The gist
Introduced by District 5 council member Teri Castillo, District 7 council member Marina Alderete Gavito, District 9 council member Misty Spears and District 10 council member Marc Whyte, the amended process will ensure that CCRs are not treated differently when a new council takes over, and that they will continue through the Governance Committee.
The amendment clarifies that:
- Any CCR that is not currently in the committee process should proceed to the Governance Committee within 60 days of filing or by the second scheduled Governance Committee meeting.
- If a CCR is already in committee at the time a new council takes its place, then the CCR should continue through the committee process.
Spears argued against the new amendment, stating that CCRs give voters a voice, and allowing the requests to fall by the wayside ignores voters’ will.
"I think that council members were elected to represent our constituents, and so these CCRS are not just ideas,” Spears said. “They are the actual voices of the people that we represent and who elect us, and those voices shouldn't be filtered, stifled, delayed, regardless of who's sitting in the seat."

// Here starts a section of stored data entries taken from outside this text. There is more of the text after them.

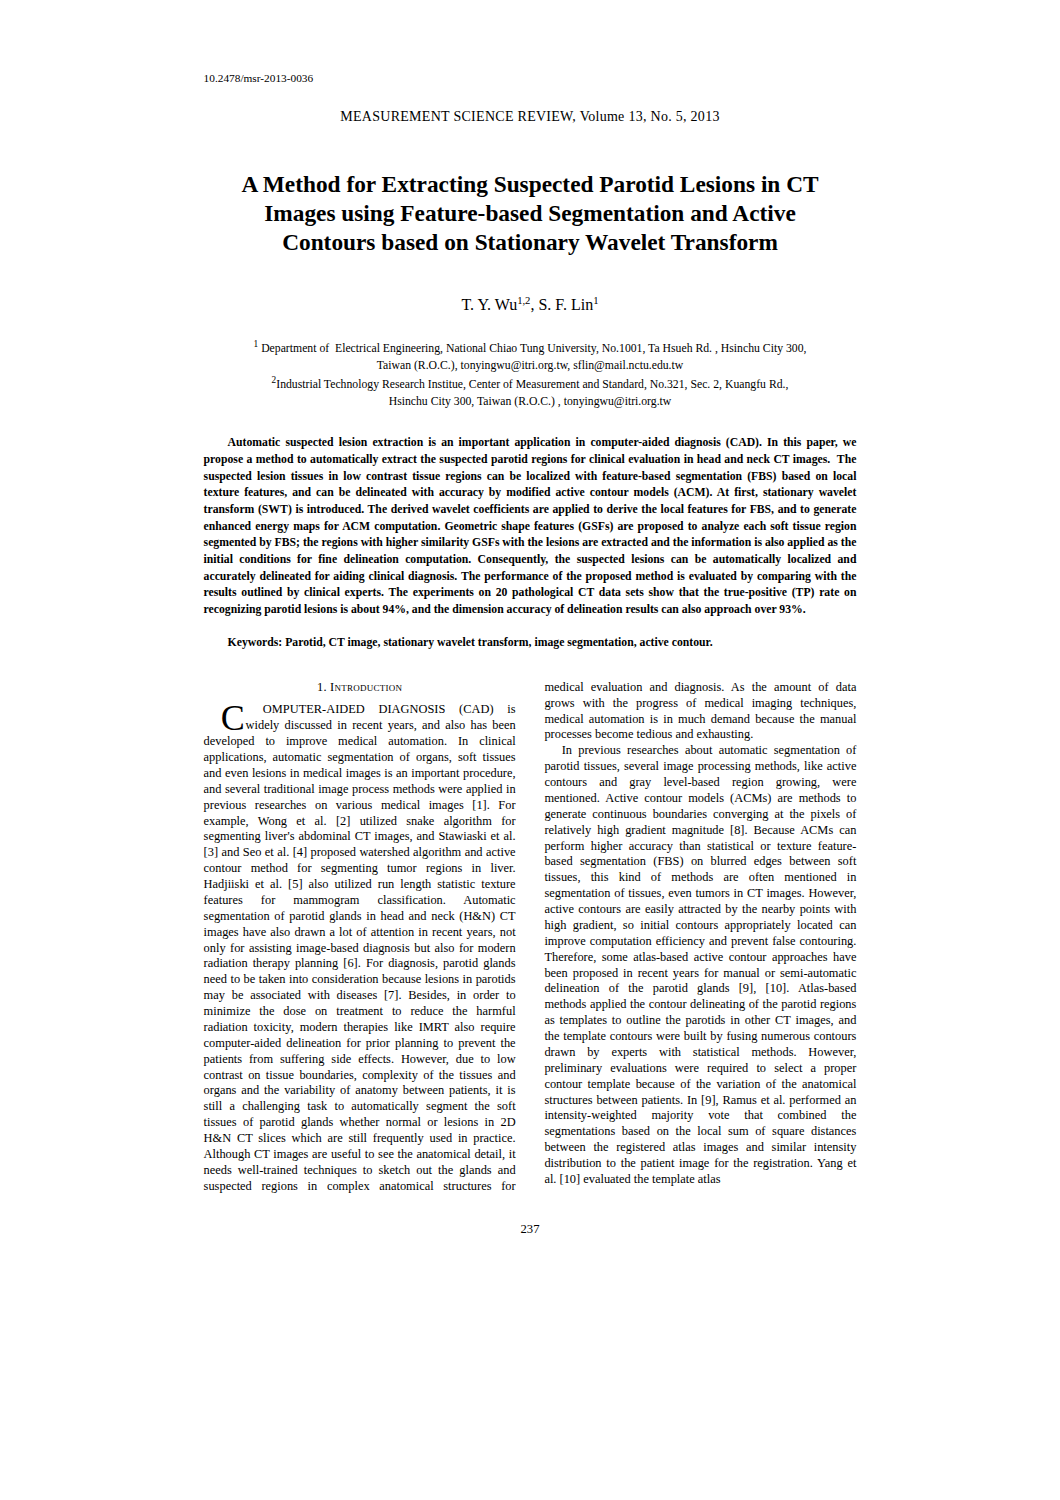10.2478/msr-2013-0036
MEASUREMENT SCIENCE REVIEW, Volume 13, No. 5, 2013
A Method for Extracting Suspected Parotid Lesions in CT Images using Feature-based Segmentation and Active Contours based on Stationary Wavelet Transform
T. Y. Wu1,2, S. F. Lin1
1 Department of Electrical Engineering, National Chiao Tung University, No.1001, Ta Hsueh Rd. , Hsinchu City 300,
Taiwan (R.O.C.), tonyingwu@itri.org.tw, sflin@mail.nctu.edu.tw
2Industrial Technology Research Institue, Center of Measurement and Standard, No.321, Sec. 2, Kuangfu Rd.,
Hsinchu City 300, Taiwan (R.O.C.) , tonyingwu@itri.org.tw
Automatic suspected lesion extraction is an important application in computer-aided diagnosis (CAD). In this paper, we propose a method to automatically extract the suspected parotid regions for clinical evaluation in head and neck CT images. The suspected lesion tissues in low contrast tissue regions can be localized with feature-based segmentation (FBS) based on local texture features, and can be delineated with accuracy by modified active contour models (ACM). At first, stationary wavelet transform (SWT) is introduced. The derived wavelet coefficients are applied to derive the local features for FBS, and to generate enhanced energy maps for ACM computation. Geometric shape features (GSFs) are proposed to analyze each soft tissue region segmented by FBS; the regions with higher similarity GSFs with the lesions are extracted and the information is also applied as the initial conditions for fine delineation computation. Consequently, the suspected lesions can be automatically localized and accurately delineated for aiding clinical diagnosis. The performance of the proposed method is evaluated by comparing with the results outlined by clinical experts. The experiments on 20 pathological CT data sets show that the true-positive (TP) rate on recognizing parotid lesions is about 94%, and the dimension accuracy of delineation results can also approach over 93%.
Keywords: Parotid, CT image, stationary wavelet transform, image segmentation, active contour.
1. Introduction
COMPUTER-AIDED DIAGNOSIS (CAD) is widely discussed in recent years, and also has been developed to improve medical automation. In clinical applications, automatic segmentation of organs, soft tissues and even lesions in medical images is an important procedure, and several traditional image process methods were applied in previous researches on various medical images [1]. For example, Wong et al. [2] utilized snake algorithm for segmenting liver's abdominal CT images, and Stawiaski et al. [3] and Seo et al. [4] proposed watershed algorithm and active contour method for segmenting tumor regions in liver. Hadjiiski et al. [5] also utilized run length statistic texture features for mammogram classification. Automatic segmentation of parotid glands in head and neck (H&N) CT images have also drawn a lot of attention in recent years, not only for assisting image-based diagnosis but also for modern radiation therapy planning [6]. For diagnosis, parotid glands need to be taken into consideration because lesions in parotids may be associated with diseases [7]. Besides, in order to minimize the dose on treatment to reduce the harmful radiation toxicity, modern therapies like IMRT also require computer-aided delineation for prior planning to prevent the patients from suffering side effects. However, due to low contrast on tissue boundaries, complexity of the tissues and organs and the variability of anatomy between patients, it is still a challenging task to automatically segment the soft tissues of parotid glands whether normal or lesions in 2D H&N CT slices which are still frequently used in practice. Although CT images are useful to see the anatomical detail, it needs well-trained techniques to sketch out the glands and suspected regions in complex anatomical structures for medical evaluation and diagnosis. As the amount of data grows with the progress of medical imaging techniques, medical automation is in much demand because the manual processes become tedious and exhausting.
In previous researches about automatic segmentation of parotid tissues, several image processing methods, like active contours and gray level-based region growing, were mentioned. Active contour models (ACMs) are methods to generate continuous boundaries converging at the pixels of relatively high gradient magnitude [8]. Because ACMs can perform higher accuracy than statistical or texture feature-based segmentation (FBS) on blurred edges between soft tissues, this kind of methods are often mentioned in segmentation of tissues, even tumors in CT images. However, active contours are easily attracted by the nearby points with high gradient, so initial contours appropriately located can improve computation efficiency and prevent false contouring. Therefore, some atlas-based active contour approaches have been proposed in recent years for manual or semi-automatic delineation of the parotid glands [9], [10]. Atlas-based methods applied the contour delineating of the parotid regions as templates to outline the parotids in other CT images, and the template contours were built by fusing numerous contours drawn by experts with statistical methods. However, preliminary evaluations were required to select a proper contour template because of the variation of the anatomical structures between patients. In [9], Ramus et al. performed an intensity-weighted majority vote that combined the segmentations based on the local sum of square distances between the registered atlas images and similar intensity distribution to the patient image for the registration. Yang et al. [10] evaluated the template atlas
237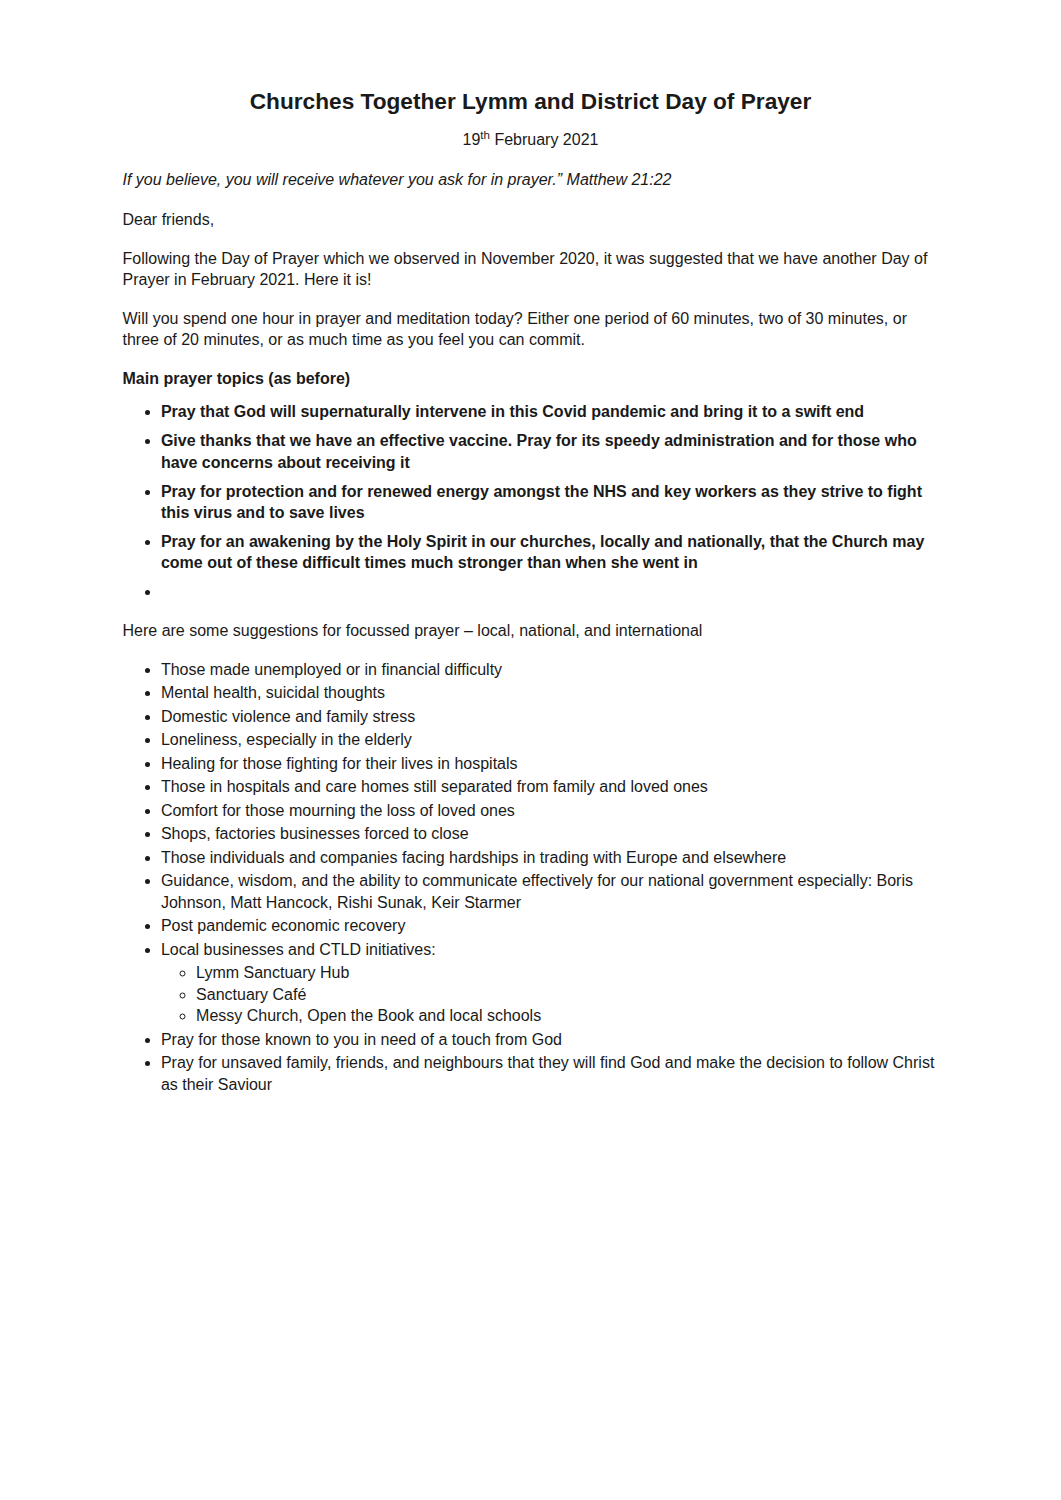Churches Together Lymm and District Day of Prayer
19th February 2021
If you believe, you will receive whatever you ask for in prayer.” Matthew 21:22
Dear friends,
Following the Day of Prayer which we observed in November 2020, it was suggested that we have another Day of Prayer in February 2021. Here it is!
Will you spend one hour in prayer and meditation today? Either one period of 60 minutes, two of 30 minutes, or three of 20 minutes, or as much time as you feel you can commit.
Main prayer topics (as before)
Pray that God will supernaturally intervene in this Covid pandemic and bring it to a swift end
Give thanks that we have an effective vaccine. Pray for its speedy administration and for those who have concerns about receiving it
Pray for protection and for renewed energy amongst the NHS and key workers as they strive to fight this virus and to save lives
Pray for an awakening by the Holy Spirit in our churches, locally and nationally, that the Church may come out of these difficult times much stronger than when she went in
Here are some suggestions for focussed prayer – local, national, and international
Those made unemployed or in financial difficulty
Mental health, suicidal thoughts
Domestic violence and family stress
Loneliness, especially in the elderly
Healing for those fighting for their lives in hospitals
Those in hospitals and care homes still separated from family and loved ones
Comfort for those mourning the loss of loved ones
Shops, factories businesses forced to close
Those individuals and companies facing hardships in trading with Europe and elsewhere
Guidance, wisdom, and the ability to communicate effectively for our national government especially: Boris Johnson, Matt Hancock, Rishi Sunak, Keir Starmer
Post pandemic economic recovery
Local businesses and CTLD initiatives:
Lymm Sanctuary Hub
Sanctuary Café
Messy Church, Open the Book and local schools
Pray for those known to you in need of a touch from God
Pray for unsaved family, friends, and neighbours that they will find God and make the decision to follow Christ as their Saviour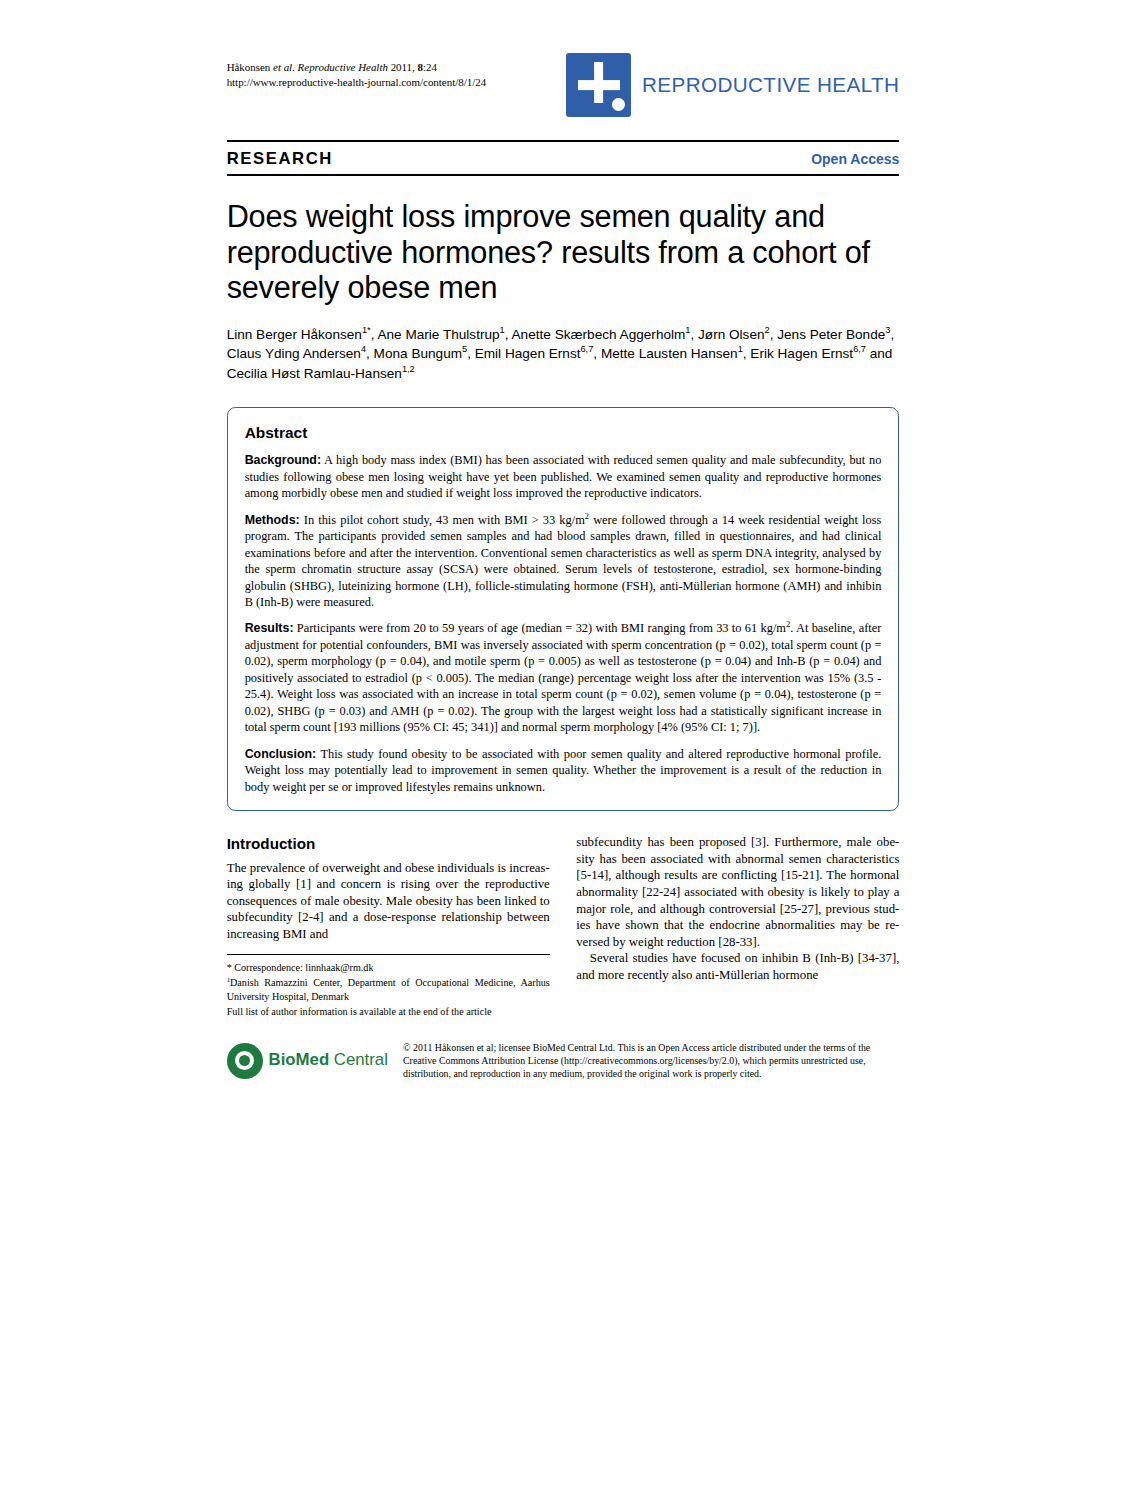Håkonsen et al. Reproductive Health 2011, 8:24
http://www.reproductive-health-journal.com/content/8/1/24
REPRODUCTIVE HEALTH
RESEARCH
Open Access
Does weight loss improve semen quality and reproductive hormones? results from a cohort of severely obese men
Linn Berger Håkonsen1*, Ane Marie Thulstrup1, Anette Skærbech Aggerholm1, Jørn Olsen2, Jens Peter Bonde3, Claus Yding Andersen4, Mona Bungum5, Emil Hagen Ernst6,7, Mette Lausten Hansen1, Erik Hagen Ernst6,7 and Cecilia Høst Ramlau-Hansen1,2
Abstract
Background: A high body mass index (BMI) has been associated with reduced semen quality and male subfecundity, but no studies following obese men losing weight have yet been published. We examined semen quality and reproductive hormones among morbidly obese men and studied if weight loss improved the reproductive indicators.
Methods: In this pilot cohort study, 43 men with BMI > 33 kg/m2 were followed through a 14 week residential weight loss program. The participants provided semen samples and had blood samples drawn, filled in questionnaires, and had clinical examinations before and after the intervention. Conventional semen characteristics as well as sperm DNA integrity, analysed by the sperm chromatin structure assay (SCSA) were obtained. Serum levels of testosterone, estradiol, sex hormone-binding globulin (SHBG), luteinizing hormone (LH), follicle-stimulating hormone (FSH), anti-Müllerian hormone (AMH) and inhibin B (Inh-B) were measured.
Results: Participants were from 20 to 59 years of age (median = 32) with BMI ranging from 33 to 61 kg/m2. At baseline, after adjustment for potential confounders, BMI was inversely associated with sperm concentration (p = 0.02), total sperm count (p = 0.02), sperm morphology (p = 0.04), and motile sperm (p = 0.005) as well as testosterone (p = 0.04) and Inh-B (p = 0.04) and positively associated to estradiol (p < 0.005). The median (range) percentage weight loss after the intervention was 15% (3.5 - 25.4). Weight loss was associated with an increase in total sperm count (p = 0.02), semen volume (p = 0.04), testosterone (p = 0.02), SHBG (p = 0.03) and AMH (p = 0.02). The group with the largest weight loss had a statistically significant increase in total sperm count [193 millions (95% CI: 45; 341)] and normal sperm morphology [4% (95% CI: 1; 7)].
Conclusion: This study found obesity to be associated with poor semen quality and altered reproductive hormonal profile. Weight loss may potentially lead to improvement in semen quality. Whether the improvement is a result of the reduction in body weight per se or improved lifestyles remains unknown.
Introduction
The prevalence of overweight and obese individuals is increasing globally [1] and concern is rising over the reproductive consequences of male obesity. Male obesity has been linked to subfecundity [2-4] and a dose-response relationship between increasing BMI and
* Correspondence: linnhaak@rm.dk
1Danish Ramazzini Center, Department of Occupational Medicine, Aarhus University Hospital, Denmark
Full list of author information is available at the end of the article
subfecundity has been proposed [3]. Furthermore, male obesity has been associated with abnormal semen characteristics [5-14], although results are conflicting [15-21]. The hormonal abnormality [22-24] associated with obesity is likely to play a major role, and although controversial [25-27], previous studies have shown that the endocrine abnormalities may be reversed by weight reduction [28-33].
Several studies have focused on inhibin B (Inh-B) [34-37], and more recently also anti-Müllerian hormone
BioMed Central
© 2011 Håkonsen et al; licensee BioMed Central Ltd. This is an Open Access article distributed under the terms of the Creative Commons Attribution License (http://creativecommons.org/licenses/by/2.0), which permits unrestricted use, distribution, and reproduction in any medium, provided the original work is properly cited.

Whyte argued that allowing previous council members’ CCRs to move forward ensured that their hard work would not go to waste.
“Let's take councilwoman Castillo or councilwoman Viagran, they get to their last year here, before they term out, they've got eight months to go,” Whyte said. “They come up with a great idea, they get the signatures for a CCR, and it's moving forward, but it takes a while, then they term out, and all that work for eight months we're going to go back to [square one].”
Mayor Gina Ortiz Jones supported Mungia’s amendment and argued that allowing CCRs from a previous council to move forward doesn’t account for current voters’ positions.
“To the [point that] it's a great idea that came in at the end, if it's a great idea [then] it'll still be a great idea,” Jones said. “It just has to get support from the most recent voters.”
Mungia’s amendment failed 8-2, with District 1 council member Sukh Kaur, District 2 council member Leo Castillo-Anguiano, District 3 council member Phyllius Viagran, District 6 council member Ric Galvan, District 8 council member Ivalis Meza Gonzalez, Castillo, Gavito, Spears and Whyte voting against. The original amendment passed 8-2, with Jones and Mungia voting against.
Stay tuned
City Manager Erik Walsh said that there are currently 32 active CCRs in the queue and that city staff would create a menu to help council members gain a better understanding of these CCRs and their place in the process.